**Bloque de texto**.
===============
Y nos meterán el verso


Peligros de lo irreal maravilloso


Hace menos de dos semanas, mientras muchos la pasaban entre brujas, criollos, santos y muertos, tuve la oportunidad de quedarme unos días en una cabaña en medio de un bosque castellano, un lugar que hasta hace poco ni siquiera sabía que existía: la Sierra de Gredos. Acompañado de una pareja de amigos, una pareja de perros y otra de gatos, fui feliz entre muchos tipos de pinos, robles, higueras, olivos, manzanos y acacias, que en otoño muestran unos colores que tampoco conocía. Caminamos mucho, trepamos cerros, recogimos setas y frutos de madroño con los que hicimos mermelada. Comí el cocido más rico de mi vida y bebimos vino frente a la chimenea. La luz tenía un filtro de irrealidad que lo envolvía todo, como el olor a silvestre, la voz de los pájaros. La última noche el cielo estuvo especialmente despejado y pudimos reconocer las constelaciones. Más que feliz, me sentí pletórico. El mundo, ese mundo, era amable y hermoso.

            La vuelta a la realidad urbana fue como regresar de un sueño para toparse con todo aquello que la constituye. O, incluso, para enterarse de lo que nos espera en el futuro, una forma distinta de esa realidad. Supe, por ejemplo, que la mañana que nos trepamos a una montaña y nos encontramos una cabra de cuernos de fábula, Mark Zuckerberg anunciaba al planeta, acompañado de un dibujito animado de sí mismo en tiempo real, lo que él y otros tantos tecnomillonarios han decidido ya hace un rato que será nuestro porvenir próximo. Me refiero al asunto de los metaversos.

            Para este momento supongo que muchos sabrán ya de qué va la cuestión, pero aquí les dejo un resumen a los de corazón analógico.

            Resulta que el jefe de Facebook está bandeando la peor crisis reputacional de la historia de su empresa rebautizándola con el nombre de Meta, en alusión directa a la siguiente gran revolución digital que, nos guste o no, llegará y lo invadirá todo y alterará nuevamente la manera como nos relacionamos como especie.
===============
**Líneas aportadas**.
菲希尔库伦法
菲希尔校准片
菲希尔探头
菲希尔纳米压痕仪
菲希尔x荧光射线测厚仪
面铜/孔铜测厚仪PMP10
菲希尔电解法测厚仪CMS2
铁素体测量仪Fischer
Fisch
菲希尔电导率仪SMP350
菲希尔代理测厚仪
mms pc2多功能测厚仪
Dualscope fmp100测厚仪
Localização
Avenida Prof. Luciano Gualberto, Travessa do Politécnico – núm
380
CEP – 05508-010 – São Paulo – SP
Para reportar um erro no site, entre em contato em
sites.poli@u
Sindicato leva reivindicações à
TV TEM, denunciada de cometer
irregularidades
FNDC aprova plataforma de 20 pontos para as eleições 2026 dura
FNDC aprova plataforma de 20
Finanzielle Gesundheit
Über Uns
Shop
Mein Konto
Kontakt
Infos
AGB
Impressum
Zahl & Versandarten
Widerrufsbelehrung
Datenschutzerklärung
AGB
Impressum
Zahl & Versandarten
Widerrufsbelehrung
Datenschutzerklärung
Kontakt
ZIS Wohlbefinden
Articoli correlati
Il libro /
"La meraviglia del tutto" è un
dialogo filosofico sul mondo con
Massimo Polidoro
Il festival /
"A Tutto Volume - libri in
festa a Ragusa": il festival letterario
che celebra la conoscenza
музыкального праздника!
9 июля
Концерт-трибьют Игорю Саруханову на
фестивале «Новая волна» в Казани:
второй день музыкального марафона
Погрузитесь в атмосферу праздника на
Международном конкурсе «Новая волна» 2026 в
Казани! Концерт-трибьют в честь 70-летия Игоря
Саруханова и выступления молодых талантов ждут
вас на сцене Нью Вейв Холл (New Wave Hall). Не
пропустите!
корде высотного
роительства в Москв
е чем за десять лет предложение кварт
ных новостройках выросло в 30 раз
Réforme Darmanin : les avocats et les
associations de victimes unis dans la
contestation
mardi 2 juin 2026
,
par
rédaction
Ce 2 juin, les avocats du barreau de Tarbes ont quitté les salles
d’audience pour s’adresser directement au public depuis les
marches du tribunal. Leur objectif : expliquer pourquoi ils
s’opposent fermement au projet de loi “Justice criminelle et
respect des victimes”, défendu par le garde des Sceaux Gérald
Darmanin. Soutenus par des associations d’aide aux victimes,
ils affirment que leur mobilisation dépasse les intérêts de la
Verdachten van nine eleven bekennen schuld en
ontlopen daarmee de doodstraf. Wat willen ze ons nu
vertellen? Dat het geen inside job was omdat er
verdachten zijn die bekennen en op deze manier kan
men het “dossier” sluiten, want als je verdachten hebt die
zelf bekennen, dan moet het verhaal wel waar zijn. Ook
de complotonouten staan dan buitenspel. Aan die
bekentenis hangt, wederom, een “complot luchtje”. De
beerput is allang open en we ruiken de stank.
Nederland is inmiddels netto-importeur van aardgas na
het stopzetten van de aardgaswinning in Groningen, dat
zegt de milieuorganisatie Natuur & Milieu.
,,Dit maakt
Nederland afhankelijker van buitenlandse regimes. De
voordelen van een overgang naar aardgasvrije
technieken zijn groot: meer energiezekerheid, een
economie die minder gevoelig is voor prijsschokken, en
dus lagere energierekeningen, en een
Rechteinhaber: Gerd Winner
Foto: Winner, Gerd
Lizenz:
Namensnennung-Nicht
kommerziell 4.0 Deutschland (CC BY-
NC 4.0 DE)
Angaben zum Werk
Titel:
===============
**Acciones a realizar**.
(A) Devuelve sin cambios el fragmento del bloque de texto comprendido entre "Para este momento" y "relacionamos como especie.", ambos incluidos.
(B) Según el bloque de texto, ¿con qué nombre rebautizó su empresa el jefe de Facebook?

**Resultados por tarea**.
(A)
Para este momento supongo que muchos sabrán ya de qué va la cuestión, pero aquí les dejo un resumen a los de corazón analógico.

            Resulta que el jefe de Facebook está bandeando la peor crisis reputacional de la historia de su empresa rebautizándola con el nombre de Meta, en alusión directa a la siguiente gran revolución digital que, nos guste o no, llegará y lo invadirá todo y alterará nuevamente la manera como nos relacionamos como especie.

(B) Con el nombre de Meta.